After spending five semesters in the clinic, Avila has collected memories of specific clients who have remembered her name and wanted to see her again.
“Another client, after I had moved on, [the] next semester he had a new clinician [and] was asking about me, what I was up to and if I could come see him or say ‘hi,’” she said.
When the Health Professions Building was in construction, Kadinger got to help plan for what the clinic would look like and how it would function, which she said was beneficial for her and the staff because they could pick out the sizes for each room and decide earlier on what the function will be.

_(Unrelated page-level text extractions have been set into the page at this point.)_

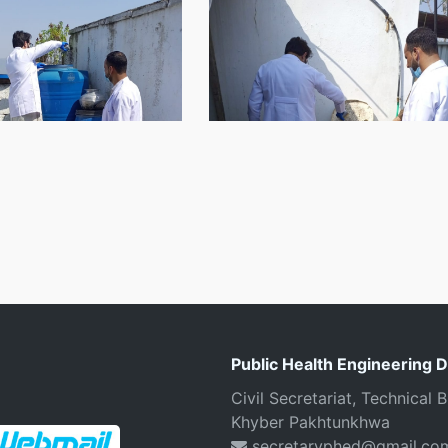
Public Health Engineering 
Civil Secretariat, Technical
Khyber Pakhtunkhwa
secretaryphed@gmail.co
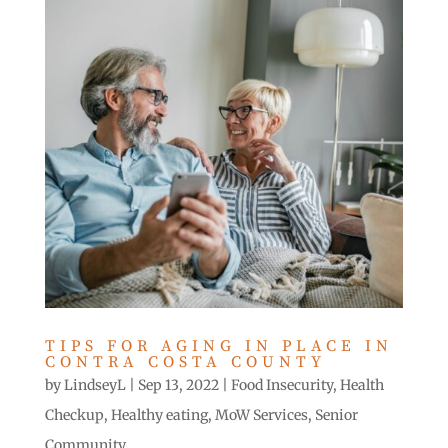
TIPS FOR AGING IN PLACE IN
CONTRA COSTA COUNTY
by
LindseyL
|
Sep 13, 2022
|
Food Insecurity
,
Health
Checkup
,
Healthy eating
,
MoW Services
,
Senior
Community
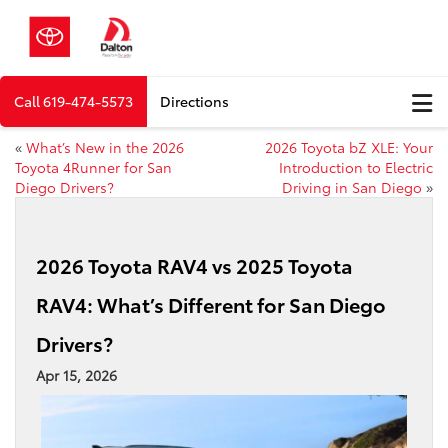
Call
619-474-5573
Directions
«
What’s New in the 2026
2026 Toyota bZ XLE: Your
Toyota 4Runner for San
Introduction to Electric
Diego Drivers?
Driving in San Diego
»
2026 Toyota RAV4 vs 2025 Toyota
RAV4: What’s Different for San Diego
Drivers?
Apr 15, 2026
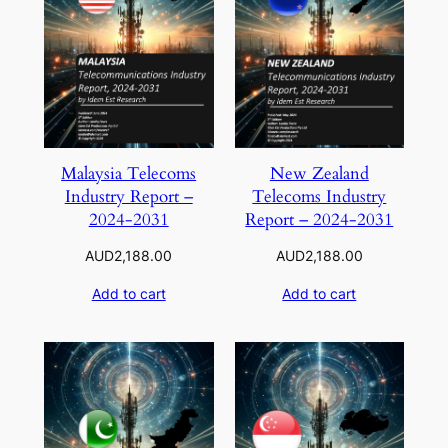
Malaysia Telecoms
New Zealand
Industry Report –
Telecoms Industry
2024-2031
Report – 2024-2031
AUD
2,188.00
AUD
2,188.00
Add to cart
Add to cart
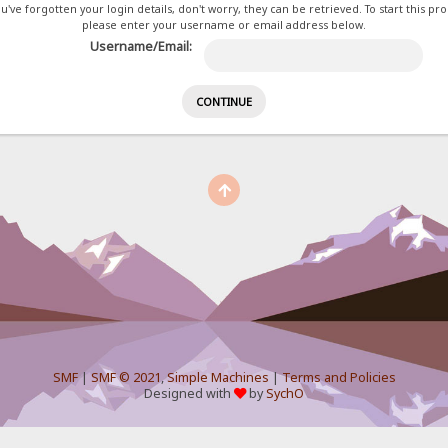
ou've forgotten your login details, don't worry, they can be retrieved. To start this pr
please enter your username or email address below.
Username/Email:
SMF
|
SMF © 2021
,
Simple Machines
|
Terms and Policies
Designed with
by
SychO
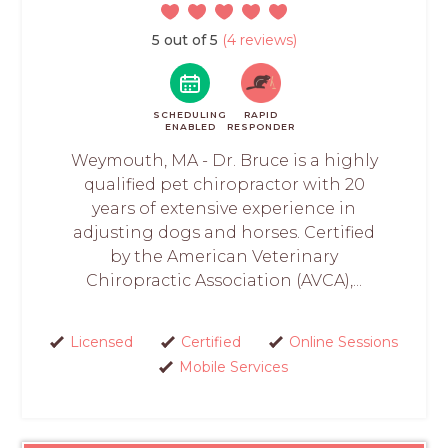
5 out of 5
(4 reviews)
SCHEDULING
RAPID
ENABLED
RESPONDER
Weymouth, MA - Dr. Bruce is a highly
qualified pet chiropractor with 20
years of extensive experience in
adjusting dogs and horses. Certified
by the American Veterinary
Chiropractic Association (AVCA),...
Licensed
Certified
Online Sessions
Mobile Services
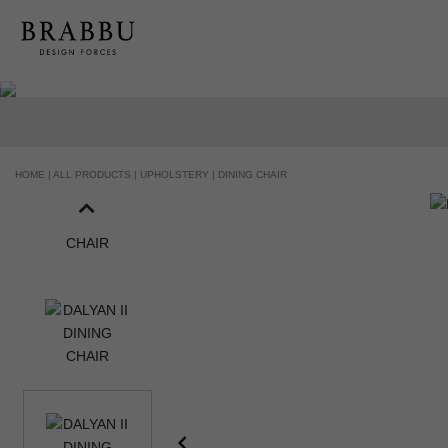
HANDCRAFTED AND MADE IN PORTUGAL
HOME |
ALL PRODUCTS |
UPHOLSTERY |
DINING CHAIR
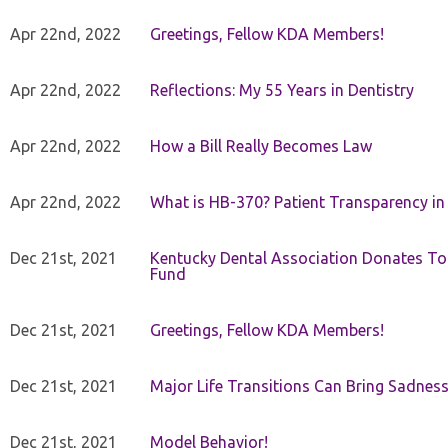
Apr 22nd, 2022
Greetings, Fellow KDA Members!
Apr 22nd, 2022
Reflections: My 55 Years in Dentistry
Apr 22nd, 2022
How a Bill Really Becomes Law
Apr 22nd, 2022
What is HB-370? Patient Transparency in 
Dec 21st, 2021
Kentucky Dental Association Donates To
Fund
Dec 21st, 2021
Greetings, Fellow KDA Members!
Dec 21st, 2021
Major Life Transitions Can Bring Sadness
Dec 21st, 2021
Model Behavior!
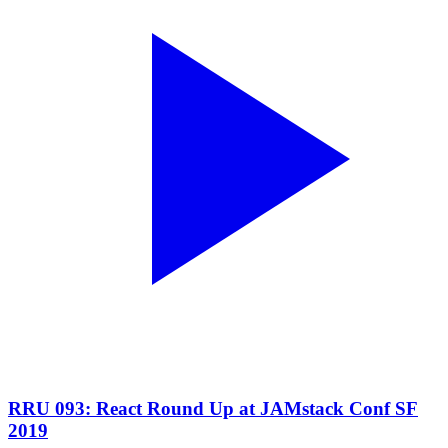
RRU 093: React Round Up at JAMstack Conf SF
2019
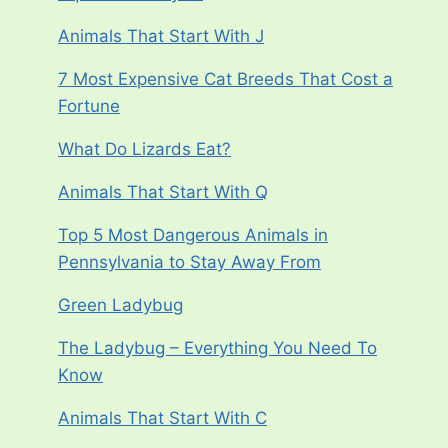
Animals That Start With J
7 Most Expensive Cat Breeds That Cost a
Fortune
What Do Lizards Eat?
Animals That Start With Q
Top 5 Most Dangerous Animals in
Pennsylvania to Stay Away From
Green Ladybug
The Ladybug – Everything You Need To
Know
Animals That Start With C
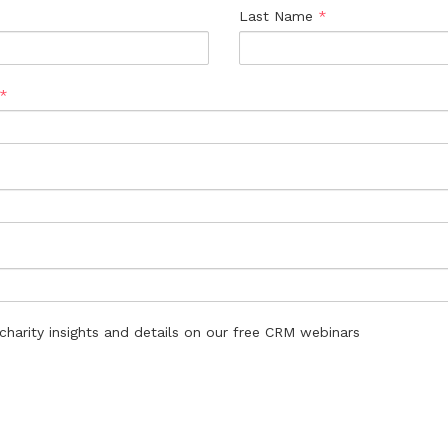
Last Name
*
*
harity insights and details on our free CRM webinars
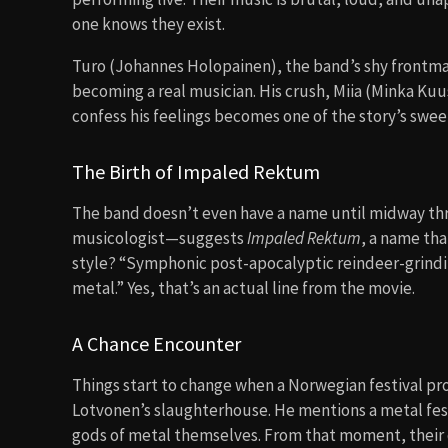
one knows they exist.
Turo (Johannes Holopainen), the band’s shy frontman
becoming a real musician. His crush, Miia (Minka Kuus
confess his feelings becomes one of the story’s swee
The Birth of Impaled Rektum
The band doesn’t even have a name until midway thr
musicologist—suggests
Impaled Rektum
, a name tha
style? “Symphonic post-apocalyptic reindeer-grind
metal.” Yes, that’s an actual line from the movie.
A Chance Encounter
Things start to change when a Norwegian festival pro
Lotvonen’s slaughterhouse. He mentions a metal festi
gods of metal themselves. From that moment, their 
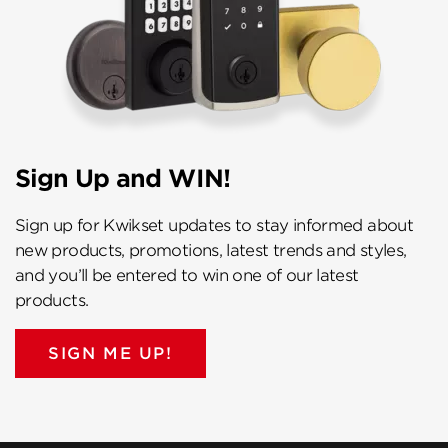
Sign Up and WIN!
Sign up for Kwikset updates to stay informed about
new products, promotions, latest trends and styles,
and you’ll be entered to win one of our latest
products.
SIGN ME UP!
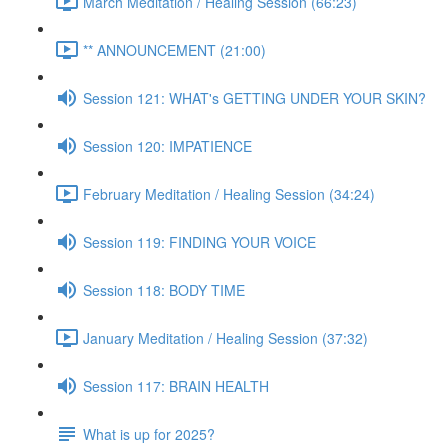
March Meditation / Healing Session (66:23)
** ANNOUNCEMENT (21:00)
Session 121: WHAT's GETTING UNDER YOUR SKIN?
Session 120: IMPATIENCE
February Meditation / Healing Session (34:24)
Session 119: FINDING YOUR VOICE
Session 118: BODY TIME
January Meditation / Healing Session (37:32)
Session 117: BRAIN HEALTH
What is up for 2025?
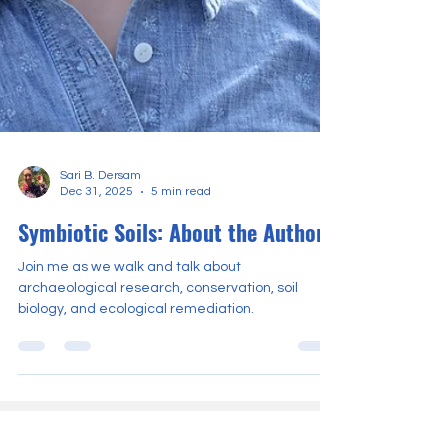
Sari B. Dersam
Dec 31, 2025
5 min read
Symbiotic Soils: About the Author
Join me as we walk and talk about
archaeological research, conservation, soil
biology, and ecological remediation.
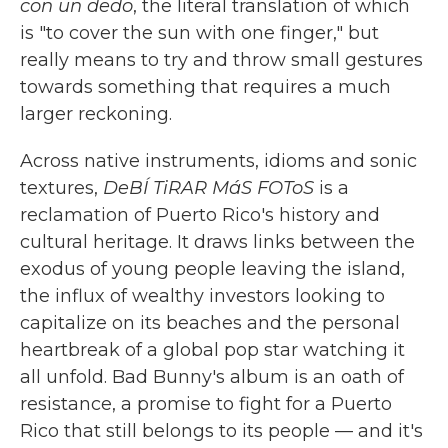
con un dedo
, the literal translation of which
is "to cover the sun with one finger," but
really means to try and throw small gestures
towards something that requires a much
larger reckoning.
Across native instruments, idioms and sonic
textures,
DeBÍ TiRAR MáS FOToS
is a
reclamation of Puerto Rico's history and
cultural heritage. It draws links between the
exodus of young people leaving the island,
the influx of wealthy investors looking to
capitalize on its beaches and the personal
heartbreak of a global pop star watching it
all unfold. Bad Bunny's album is an oath of
resistance, a promise to fight for a Puerto
Rico that still belongs to its people — and it's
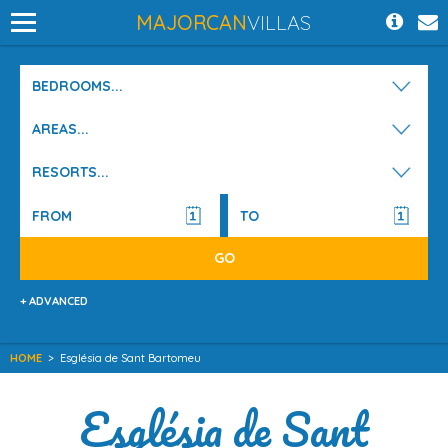
MAJORCAN
VILLAS
BEDROOMS...
AREAS...
RESORTS...
+ ADVANCED
HOME
>
Església de Sant Bartomeu
Església de Sant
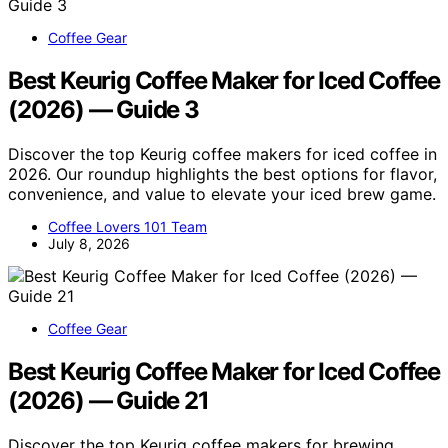
Coffee Gear
Best Keurig Coffee Maker for Iced Coffee
(2026) — Guide 3
Discover the top Keurig coffee makers for iced coffee in
2026. Our roundup highlights the best options for flavor,
convenience, and value to elevate your iced brew game.
Coffee Lovers 101 Team
July 8, 2026
Coffee Gear
Best Keurig Coffee Maker for Iced Coffee
(2026) — Guide 21
Discover the top Keurig coffee makers for brewing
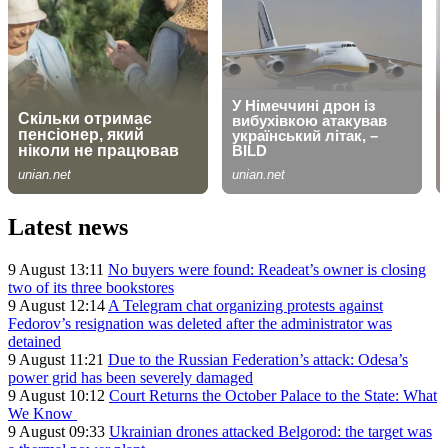
Latest news
9 August 13:11
No buyers were found: Readeat’s owner is closing
two of its three bookstores
9 August 12:14
A Telegram chat organizing protests against
Fedorov’s resignation was deleted after the administrator was
detained
9 August 11:21
Due to the Russian Federation’s attack: Odesa’s
power grid has been severely damaged
9 August 10:12
Court Returns the October Palace to the State: What
We Know
9 August 09:33
Ukrainian drones attacked Belgorod: the target was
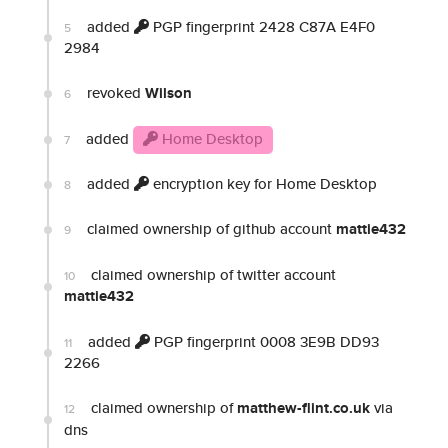
added
PGP fingerprint 2428 C87A E4F0
5
2984
revoked
Wilson
6
added
Home Desktop
7
added
encryption key for Home Desktop
8
claimed ownership of github account
mattie432
9
claimed ownership of twitter account
10
mattie432
added
PGP fingerprint 0008 3E9B DD93
11
2266
claimed ownership of
matthew-flint.co.uk
via
12
dns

“One of the best memories was working together to make sure that this clinic was what our students can learn best in to treat our clients and a space that's going to be good for their learning,” Kadinger said.
Although the clinic has been around for more than 50 years, it is ever-changing and evolving. Kadinger said the clinic offers services for transgender voice modification or accent modification for those who are not native speakers, in addition to its general speech pathology services.
The Speech-Language Clinic recently received a 2021 Parkinson Voice Project Award SPEAK OUT and LOUD Crowd Grant. The clinic also received the same grant in 2019, which is helping it purchase supplies to start more treatment groups. One group includes a literary clinic, which helps Muncie schools identify struggling readers and have them come to the clinic for intensive reading help.
“We treat a specialty population, so like Parkinson’s disease, people who’ve had a stroke, fluency or disfluency — a lot of people would recognize this as stuttering,” Kadinger said. “We are a resource in the community, and they help us and our students as much as we are hopefully helping them as well.”